The company also does not have a day care centre for the children of working mothers, they said.
Under the recently amended Rule 197(1) of Part-I of the Bangladesh Service Rules, notified by the finance ministry in the official gazette, women government servants are entitled to six months’ maternity leave during their service career from January 9.
Before the rule was amended they were entitled to four months’ maternity leave.
But the rule is not applicable for women employed by the private sector.
National Garment Workers’ Federation president Amirul Haque Amin said as 60 to 70 per cent of the apparel factories did not allow maternity leave forcing women workers to leave their job before delivery.
The remaining factories allow maternity leave but not fully as the labour law requires, Amin said.
He said that the owners always showed fake child rooms at apparel factories to mislead the buyers.
He said that about 30 per cent of the factories in Dhaka which have children’s rooms never serve the children because they were created to impress the buyers.
Mohammad Habib, owner of Imperial Knitting Industry at Mahakhali said only five to 10 per cent apparel factories in the city had children’s rooms.
‘If I want to deceive you I could show you a fake room for children like several other apparel factories,’ he said.
However, Bangladesh Garment Manufacturers and Exporters Association president Abdus Salam Murshidi claimed that around 70 per cent of the apparel factories in the city had children’s rooms.
He said that as the other factories lacked enough space, they were trying to relocate outside city.
The factories established in the 1980s in the city have no rooms for children as there was no plan for this facility at that time, he said.
He said that his own factory, which employs 160 women workers, has no child room because it’s a small factory.
Clinical scientist SK Roy told New Age that it was always advisable to keep a child as close to the mother as possible.
World Health Organisation calls for exclusive breastfeeding which mean the baby ought to have nothing but breast milk up to six months from birth.
WHO prohibits even giving water to the baby during the firs six months of its life.
‘Breastfeeding is absolutely essential for physical and mental development of a baby,’ said S K Roy, senior scientist at the clinical science division of International Centre for Diarrhoeal Disease Research, Bangladesh.
He said that it was through breastfeeding that attachment grows between a mother and a baby.
If a child grows uncared for it could be peevish, he said.
At the same time, he said, as no mother can concentrate at work if she leaves her baby at home, it is bound to affect the factory productivity.
Shirin Sharmin Choudhury, state minister for women and children affairs told New Age that the government cannot force private companies to allow six months’ maternity leave to their employees.
She said that the employees could lodge complaints against the erring factories or companies also not providing the daycare centres.

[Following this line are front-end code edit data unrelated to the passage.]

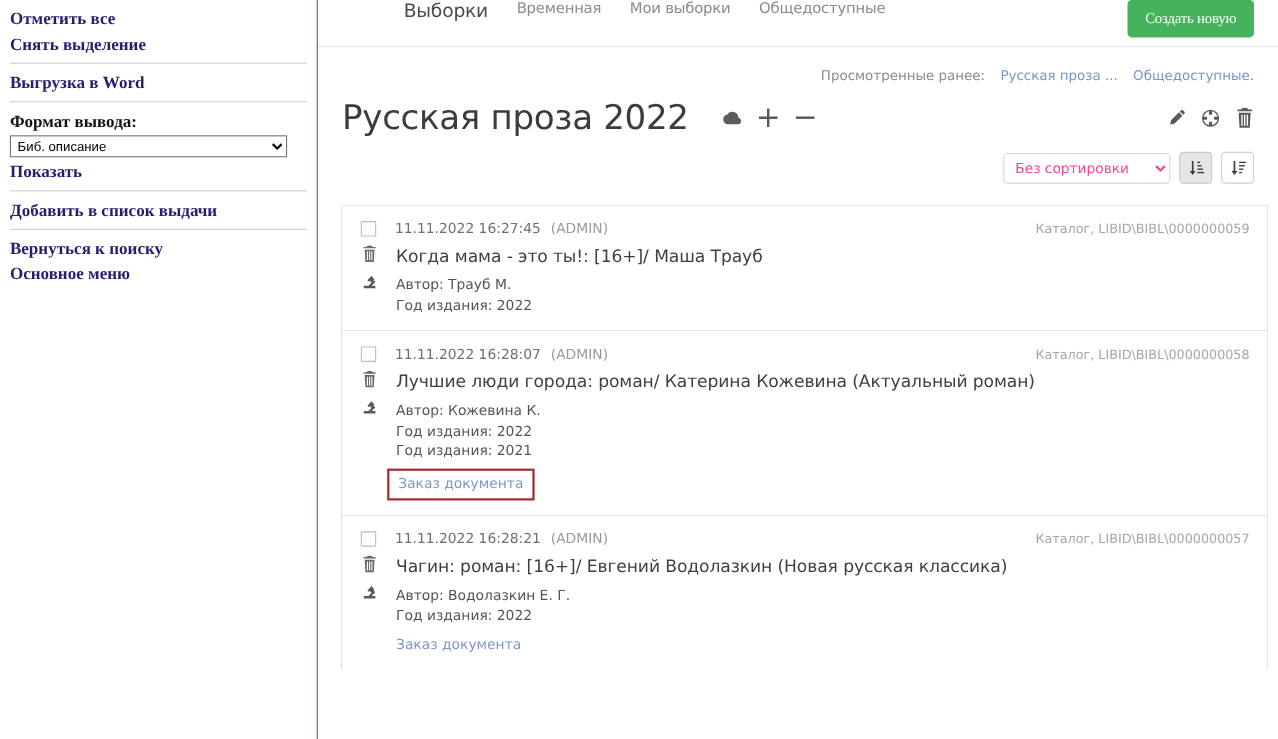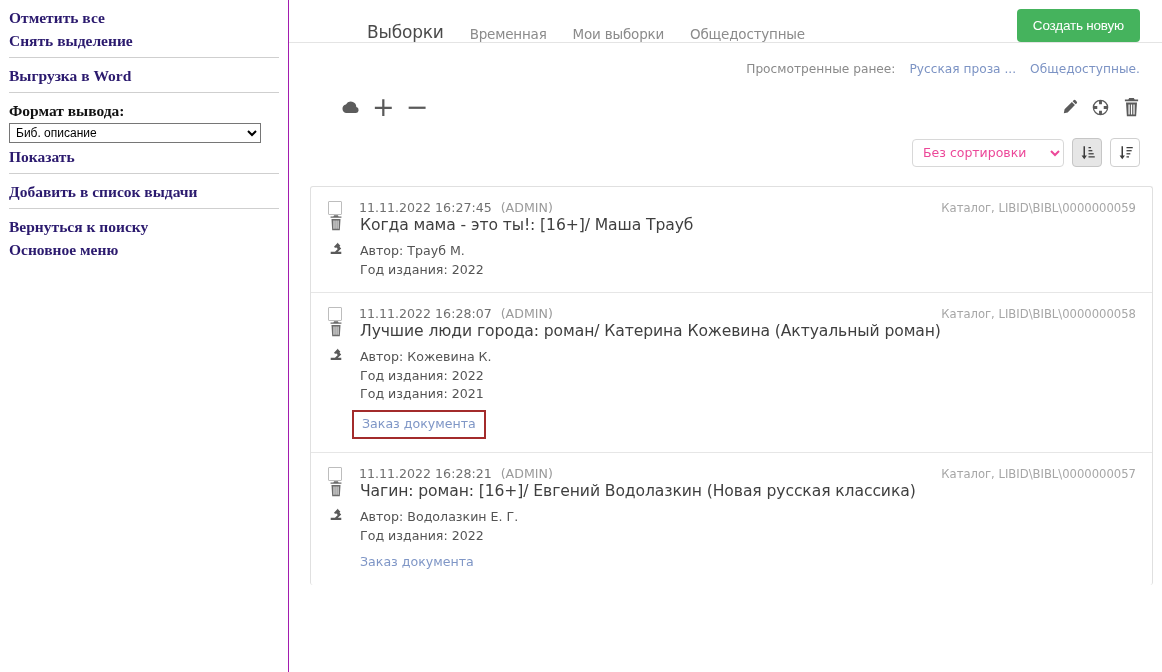--- a/index.html
+++ b/index.html
@@ -81,21 +81,21 @@
     position: relative;
     overflow: hidden;
   }
 
   
   .navbar {
     height: 43px;
     box-sizing: border-box;
     border-bottom: 1px solid #e4e4e4;
     display: flex;
-    align-items: flex-end;
+    align-items: flex-start;
     padding: 0 22px 0 0;
     background: #ffffff;
   }
   .nav-brand {
     font-family: "DejaVu Sans", sans-serif;
     font-size: 17px;
     color: #4a4a4a;
     margin-left: 78px;
     letter-spacing: -0.2px;
   }
@@ -105,21 +105,21 @@
     color: #8b8b8b;
     margin-left: 26px;
     letter-spacing: -0.2px;
     cursor: pointer;
     white-space: nowrap;
   }
   .nav-spacer { flex: 1; }
   .nav-button {
     background: #45b35d;
     color: #ffffff;
-    font-family: Liberation Sans, sans-serif;
+    font-family: Liberation Serif, serif;
     font-size: 13.5px;
     border: none;
     border-radius: 4px;
     padding: 9px 16px;
     cursor: pointer;
     letter-spacing: -0.2px;
     white-space: nowrap;
   }
 
   
@@ -266,21 +266,21 @@
     margin-left: auto;
     font-family: "DejaVu Sans", sans-serif;
     font-size: 11.6px;
     color: #a6a6a6;
     white-space: nowrap;
   }
 
   .rec-title-row {
     display: flex;
     align-items: flex-start;
-    margin-top: 0;
+    margin-top: 8px;
     text-align: right;
   }
   .rec-icon-col {
     width: 31px;
     flex: 0 0 31px;
     display: flex;
     justify-content: flex-start;
     padding-left: 1px;
   }
   .rec-title {
@@ -364,20 +364,21 @@
       <button class="nav-button">Создать новую</button>
     </div>
 
     <div class="recent-row">
       <span class="recent-label">Просмотренные ранее:</span>
       <a class="recent-link">Русская проза ...</a>
       <a class="recent-link">Общедоступные.</a>
     </div>
 
     <div class="title-row">
+      <span class="page-title">Русская проза 2022</span>
 
       <span class="title-icons">
         <span class="t-icon">
           <svg width="24" height="17" viewBox="0 0 24 17" aria-hidden="true">
             <path fill="#5c5c5c" d="M19.3 8.1A5.6 5.6 0 0 0 8.9 5.4 4.4 4.4 0 0 0 9 14h10a3 3 0 0 0 .3-5.9z"></path>
           </svg>
         </span>
         <span class="t-icon glyph-plus">+</span>
         <span class="t-icon glyph-minus">−</span>
       </span>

But there is no mechanism for monitoring or forcing the companies to follow the law, she said.
Working women said that 24 day care centres run by the ministry for women and children affairs across the country, as totally inadequate to meet the needs.
The ministry runs 19 day-care centres in Dhaka division and 13 of them for low-income groups, and six for middle-income groups, said ‘Day Care’ project officials.
A daycare centre has the maximum capacity to care for 80 children.
Pixy Naznin, deputy director of the project told New Age that 14 day care centres which were shut down in July 2008 would be reopened and soon.
She said that earlier the centres were run under development budget and now onwards they would be run under revenue budget.
The centres remain open from 8.30 AM to 5.30 PM.